With this formula you can calculate the position of the cow the next row. If the cow isn't exactly north/south you need to add 1.

If you hit a rock you need to calculate the cow on the row beyond. If the relative position is more west/east you place the next cow more west/east.
Manhattan distance.
 ```..B....... ..7....... ..65.R.... ...432.... .....1.... .....L....```

is no shorter than:
 ```..B....... ..7....... ..6..R.... ..5....... ..4321.... .....L....```

or:
 ```..B....... ..7....... ..6..R.... ..5....... ..4....... ..321L....```

The `fout << (ly-by)+(lx-bx-1);`
is in principle right, but only as long as the by<=ly and bx<=lx. Distances are always positive.

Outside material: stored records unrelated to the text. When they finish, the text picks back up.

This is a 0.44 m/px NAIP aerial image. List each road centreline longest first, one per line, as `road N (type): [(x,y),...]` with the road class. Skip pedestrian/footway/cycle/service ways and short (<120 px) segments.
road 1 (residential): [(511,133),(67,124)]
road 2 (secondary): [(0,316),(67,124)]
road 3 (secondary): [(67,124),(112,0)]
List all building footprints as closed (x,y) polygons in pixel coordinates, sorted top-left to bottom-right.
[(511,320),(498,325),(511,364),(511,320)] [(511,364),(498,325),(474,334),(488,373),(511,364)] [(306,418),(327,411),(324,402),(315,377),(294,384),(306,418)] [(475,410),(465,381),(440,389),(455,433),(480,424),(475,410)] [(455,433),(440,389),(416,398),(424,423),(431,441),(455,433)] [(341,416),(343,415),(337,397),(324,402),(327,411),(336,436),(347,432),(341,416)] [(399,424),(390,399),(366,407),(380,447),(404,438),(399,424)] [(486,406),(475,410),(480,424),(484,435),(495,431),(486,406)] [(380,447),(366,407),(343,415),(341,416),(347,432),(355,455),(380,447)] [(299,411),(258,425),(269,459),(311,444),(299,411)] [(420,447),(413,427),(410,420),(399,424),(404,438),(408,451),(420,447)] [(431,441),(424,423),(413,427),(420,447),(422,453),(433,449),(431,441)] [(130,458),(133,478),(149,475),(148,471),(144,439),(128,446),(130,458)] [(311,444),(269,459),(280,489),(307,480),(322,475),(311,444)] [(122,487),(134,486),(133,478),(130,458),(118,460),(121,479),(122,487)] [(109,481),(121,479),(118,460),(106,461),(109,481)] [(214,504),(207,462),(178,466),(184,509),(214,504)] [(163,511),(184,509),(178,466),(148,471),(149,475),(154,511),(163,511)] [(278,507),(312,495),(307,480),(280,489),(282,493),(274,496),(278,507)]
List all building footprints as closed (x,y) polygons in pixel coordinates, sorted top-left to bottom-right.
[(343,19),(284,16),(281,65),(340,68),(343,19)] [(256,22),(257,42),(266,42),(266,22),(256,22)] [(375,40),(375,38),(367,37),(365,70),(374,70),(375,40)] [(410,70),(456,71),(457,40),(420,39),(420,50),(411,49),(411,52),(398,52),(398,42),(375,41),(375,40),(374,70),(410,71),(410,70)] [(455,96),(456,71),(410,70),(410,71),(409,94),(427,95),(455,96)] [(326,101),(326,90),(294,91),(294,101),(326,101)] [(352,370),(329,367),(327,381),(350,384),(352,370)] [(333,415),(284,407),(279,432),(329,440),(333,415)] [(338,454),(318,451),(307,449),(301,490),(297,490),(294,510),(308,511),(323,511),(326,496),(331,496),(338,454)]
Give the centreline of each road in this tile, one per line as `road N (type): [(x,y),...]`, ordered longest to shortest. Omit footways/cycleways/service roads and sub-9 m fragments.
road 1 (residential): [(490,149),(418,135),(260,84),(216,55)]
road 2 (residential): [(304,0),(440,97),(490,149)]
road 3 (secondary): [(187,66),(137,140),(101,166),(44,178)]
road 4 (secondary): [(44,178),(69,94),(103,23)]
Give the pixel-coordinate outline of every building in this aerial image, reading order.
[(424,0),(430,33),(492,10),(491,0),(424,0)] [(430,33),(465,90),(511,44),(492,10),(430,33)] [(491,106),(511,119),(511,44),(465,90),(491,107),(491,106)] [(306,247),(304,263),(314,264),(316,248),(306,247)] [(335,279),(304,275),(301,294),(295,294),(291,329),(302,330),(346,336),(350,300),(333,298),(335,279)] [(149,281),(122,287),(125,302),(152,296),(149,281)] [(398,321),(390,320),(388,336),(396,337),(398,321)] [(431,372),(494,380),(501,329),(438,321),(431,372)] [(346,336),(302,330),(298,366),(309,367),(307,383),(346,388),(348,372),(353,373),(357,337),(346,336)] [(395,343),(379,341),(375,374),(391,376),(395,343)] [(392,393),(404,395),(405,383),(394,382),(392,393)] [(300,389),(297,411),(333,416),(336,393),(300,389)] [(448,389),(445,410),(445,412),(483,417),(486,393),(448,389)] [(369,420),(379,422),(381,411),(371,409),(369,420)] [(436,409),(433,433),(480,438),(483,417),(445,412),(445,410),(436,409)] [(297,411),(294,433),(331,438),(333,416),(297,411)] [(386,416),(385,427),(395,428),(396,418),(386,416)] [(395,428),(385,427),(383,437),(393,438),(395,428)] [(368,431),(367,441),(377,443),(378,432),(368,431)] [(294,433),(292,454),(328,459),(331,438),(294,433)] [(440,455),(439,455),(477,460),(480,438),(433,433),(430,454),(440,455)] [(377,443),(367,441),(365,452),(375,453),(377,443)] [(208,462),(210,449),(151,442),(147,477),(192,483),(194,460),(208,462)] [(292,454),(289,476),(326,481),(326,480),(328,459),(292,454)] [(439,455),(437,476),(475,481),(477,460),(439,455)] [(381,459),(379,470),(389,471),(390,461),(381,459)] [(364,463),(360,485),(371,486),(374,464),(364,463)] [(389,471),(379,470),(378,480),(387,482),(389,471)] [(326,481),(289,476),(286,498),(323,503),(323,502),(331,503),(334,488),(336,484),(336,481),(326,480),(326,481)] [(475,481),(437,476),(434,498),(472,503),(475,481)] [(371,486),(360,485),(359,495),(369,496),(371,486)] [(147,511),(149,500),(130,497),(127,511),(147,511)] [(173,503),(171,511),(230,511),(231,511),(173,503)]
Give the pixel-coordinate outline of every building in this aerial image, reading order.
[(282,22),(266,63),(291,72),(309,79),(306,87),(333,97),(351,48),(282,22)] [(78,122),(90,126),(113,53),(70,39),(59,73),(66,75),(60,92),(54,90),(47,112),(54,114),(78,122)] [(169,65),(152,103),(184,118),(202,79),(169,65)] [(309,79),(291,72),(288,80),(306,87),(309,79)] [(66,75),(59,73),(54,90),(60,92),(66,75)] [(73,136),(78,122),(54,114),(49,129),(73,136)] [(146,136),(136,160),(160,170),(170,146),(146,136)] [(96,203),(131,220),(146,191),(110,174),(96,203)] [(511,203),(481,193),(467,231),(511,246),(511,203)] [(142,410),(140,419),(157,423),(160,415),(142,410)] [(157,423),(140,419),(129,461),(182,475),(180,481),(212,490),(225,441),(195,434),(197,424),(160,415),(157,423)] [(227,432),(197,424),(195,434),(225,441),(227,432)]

The rock poses only one special case to handle.
Hey guys,
I'm not so concerned about the logic of my code, but rather why it outputs something different on the automated grader as on the compiler. Is it because of uninitialized memory or variables or something?
The original post had undefined behavior that coder777 mentioned. I don't think increasing the size to 11 is the best solution here, but it looks like the logic is equivalent so my guess is that isn't the issue.

If your if-branches on lines 20-25 and 32-37 are never reached, then a bunch of your variables will never be properly initialized. This is also potentially undefined behavior. I suggest initializing your variables in lines 6-9 either with 0 or some really outrageous number that would make the existence of an issue easy to see (e.g. -999999).

But without seeing the up-to-date code, I'd only just be guessing as to other problems.